▶ **WORK REQUIRED**: Extract each line of the data below that contains the string "café".

[SOURCE INFORMATION Boundary: Start]

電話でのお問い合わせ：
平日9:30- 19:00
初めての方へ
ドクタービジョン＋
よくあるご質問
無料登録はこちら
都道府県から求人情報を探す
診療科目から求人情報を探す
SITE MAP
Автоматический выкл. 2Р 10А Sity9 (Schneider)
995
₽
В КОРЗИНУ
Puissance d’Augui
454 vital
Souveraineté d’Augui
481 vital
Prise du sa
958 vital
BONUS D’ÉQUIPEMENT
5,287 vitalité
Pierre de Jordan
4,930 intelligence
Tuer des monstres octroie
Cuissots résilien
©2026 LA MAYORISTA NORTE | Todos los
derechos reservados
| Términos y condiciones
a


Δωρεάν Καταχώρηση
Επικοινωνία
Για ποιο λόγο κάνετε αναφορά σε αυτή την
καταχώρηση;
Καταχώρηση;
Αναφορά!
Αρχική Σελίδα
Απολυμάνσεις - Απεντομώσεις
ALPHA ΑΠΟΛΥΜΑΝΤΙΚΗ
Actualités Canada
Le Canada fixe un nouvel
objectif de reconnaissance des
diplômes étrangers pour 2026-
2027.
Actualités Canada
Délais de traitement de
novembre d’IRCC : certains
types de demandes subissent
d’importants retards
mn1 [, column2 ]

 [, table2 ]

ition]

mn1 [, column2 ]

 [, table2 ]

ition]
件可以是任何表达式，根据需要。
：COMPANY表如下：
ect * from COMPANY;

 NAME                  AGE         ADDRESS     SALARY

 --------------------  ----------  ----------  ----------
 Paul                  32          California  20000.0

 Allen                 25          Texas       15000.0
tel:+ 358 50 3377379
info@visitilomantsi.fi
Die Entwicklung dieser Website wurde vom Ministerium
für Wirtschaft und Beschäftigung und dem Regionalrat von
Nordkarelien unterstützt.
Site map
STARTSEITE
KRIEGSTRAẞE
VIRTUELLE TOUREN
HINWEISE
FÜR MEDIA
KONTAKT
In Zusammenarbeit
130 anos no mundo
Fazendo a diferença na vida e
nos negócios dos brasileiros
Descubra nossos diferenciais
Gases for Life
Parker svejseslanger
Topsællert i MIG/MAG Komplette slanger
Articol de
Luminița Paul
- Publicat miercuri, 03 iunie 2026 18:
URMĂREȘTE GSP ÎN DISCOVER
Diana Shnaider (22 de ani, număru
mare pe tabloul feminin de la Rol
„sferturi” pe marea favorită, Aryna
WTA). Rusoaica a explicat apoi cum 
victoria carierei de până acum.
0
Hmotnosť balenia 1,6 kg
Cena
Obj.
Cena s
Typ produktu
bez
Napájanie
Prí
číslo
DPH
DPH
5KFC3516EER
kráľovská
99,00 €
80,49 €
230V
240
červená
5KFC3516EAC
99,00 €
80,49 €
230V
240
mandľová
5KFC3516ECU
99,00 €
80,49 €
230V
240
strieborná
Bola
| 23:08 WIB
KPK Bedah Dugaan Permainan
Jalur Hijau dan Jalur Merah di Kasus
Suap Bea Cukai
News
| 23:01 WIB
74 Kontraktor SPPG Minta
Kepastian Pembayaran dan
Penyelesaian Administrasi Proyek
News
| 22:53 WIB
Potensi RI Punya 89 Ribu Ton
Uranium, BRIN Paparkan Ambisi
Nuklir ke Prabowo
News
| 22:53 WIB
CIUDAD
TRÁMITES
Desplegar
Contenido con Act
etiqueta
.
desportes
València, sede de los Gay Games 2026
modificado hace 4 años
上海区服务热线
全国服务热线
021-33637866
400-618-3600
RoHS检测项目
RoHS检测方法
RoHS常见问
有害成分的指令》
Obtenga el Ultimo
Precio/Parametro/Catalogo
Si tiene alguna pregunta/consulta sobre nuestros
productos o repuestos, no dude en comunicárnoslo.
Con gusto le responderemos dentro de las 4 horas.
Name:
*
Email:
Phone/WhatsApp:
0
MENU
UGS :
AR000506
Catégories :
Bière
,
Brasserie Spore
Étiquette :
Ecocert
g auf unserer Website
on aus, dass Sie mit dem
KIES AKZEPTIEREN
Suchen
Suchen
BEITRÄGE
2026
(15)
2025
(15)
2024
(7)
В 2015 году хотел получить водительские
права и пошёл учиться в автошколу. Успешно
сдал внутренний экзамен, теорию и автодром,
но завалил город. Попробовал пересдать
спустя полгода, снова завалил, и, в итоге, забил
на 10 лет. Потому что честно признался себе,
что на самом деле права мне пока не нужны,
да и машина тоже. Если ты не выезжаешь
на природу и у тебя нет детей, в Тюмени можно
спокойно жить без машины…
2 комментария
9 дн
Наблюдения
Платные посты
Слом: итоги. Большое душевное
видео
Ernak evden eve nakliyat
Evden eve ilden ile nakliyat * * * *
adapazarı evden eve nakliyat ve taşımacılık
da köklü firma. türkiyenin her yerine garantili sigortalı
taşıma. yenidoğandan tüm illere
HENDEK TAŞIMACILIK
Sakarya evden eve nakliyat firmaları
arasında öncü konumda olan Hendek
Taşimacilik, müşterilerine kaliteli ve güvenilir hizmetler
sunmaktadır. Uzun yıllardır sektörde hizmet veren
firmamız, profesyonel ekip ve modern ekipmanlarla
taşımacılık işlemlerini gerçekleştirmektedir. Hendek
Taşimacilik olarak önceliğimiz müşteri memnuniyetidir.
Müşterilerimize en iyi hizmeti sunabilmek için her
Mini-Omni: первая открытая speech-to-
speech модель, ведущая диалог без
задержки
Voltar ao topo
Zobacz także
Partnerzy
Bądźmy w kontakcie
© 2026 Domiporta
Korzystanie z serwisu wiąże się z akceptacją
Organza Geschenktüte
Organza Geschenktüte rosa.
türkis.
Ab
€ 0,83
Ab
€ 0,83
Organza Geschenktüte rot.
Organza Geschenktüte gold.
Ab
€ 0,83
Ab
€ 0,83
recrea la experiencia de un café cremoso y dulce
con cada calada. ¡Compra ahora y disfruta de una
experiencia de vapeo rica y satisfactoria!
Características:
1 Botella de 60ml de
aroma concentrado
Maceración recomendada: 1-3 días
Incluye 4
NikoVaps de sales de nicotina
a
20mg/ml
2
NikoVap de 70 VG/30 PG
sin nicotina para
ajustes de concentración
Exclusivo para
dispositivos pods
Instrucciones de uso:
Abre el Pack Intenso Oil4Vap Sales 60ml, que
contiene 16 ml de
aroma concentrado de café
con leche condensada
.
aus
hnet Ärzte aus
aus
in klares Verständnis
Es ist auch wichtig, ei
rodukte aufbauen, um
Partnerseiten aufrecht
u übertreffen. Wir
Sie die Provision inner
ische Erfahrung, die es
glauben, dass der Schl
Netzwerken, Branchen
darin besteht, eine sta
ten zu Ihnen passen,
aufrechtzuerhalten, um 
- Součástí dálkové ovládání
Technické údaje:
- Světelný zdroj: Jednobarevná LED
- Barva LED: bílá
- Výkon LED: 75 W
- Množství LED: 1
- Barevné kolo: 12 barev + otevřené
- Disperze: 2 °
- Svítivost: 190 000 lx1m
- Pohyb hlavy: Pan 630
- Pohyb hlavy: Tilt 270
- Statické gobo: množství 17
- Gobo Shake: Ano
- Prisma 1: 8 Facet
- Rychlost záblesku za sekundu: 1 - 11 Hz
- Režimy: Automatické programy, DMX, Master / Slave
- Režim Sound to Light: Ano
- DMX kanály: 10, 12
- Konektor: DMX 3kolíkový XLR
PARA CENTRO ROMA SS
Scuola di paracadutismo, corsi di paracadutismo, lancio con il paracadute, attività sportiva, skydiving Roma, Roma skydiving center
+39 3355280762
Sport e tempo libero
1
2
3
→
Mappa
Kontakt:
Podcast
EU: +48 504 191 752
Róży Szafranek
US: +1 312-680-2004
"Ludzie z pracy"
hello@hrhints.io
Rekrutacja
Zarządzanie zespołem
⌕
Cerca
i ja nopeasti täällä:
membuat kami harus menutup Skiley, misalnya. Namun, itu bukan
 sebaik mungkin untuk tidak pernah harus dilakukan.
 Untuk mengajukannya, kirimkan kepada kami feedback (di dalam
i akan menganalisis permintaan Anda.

[SOURCE INFORMATION Boundary: End]

▶ **TASK ANSWER**:
recrea la experiencia de un café cremoso y dulce
aroma concentrado de café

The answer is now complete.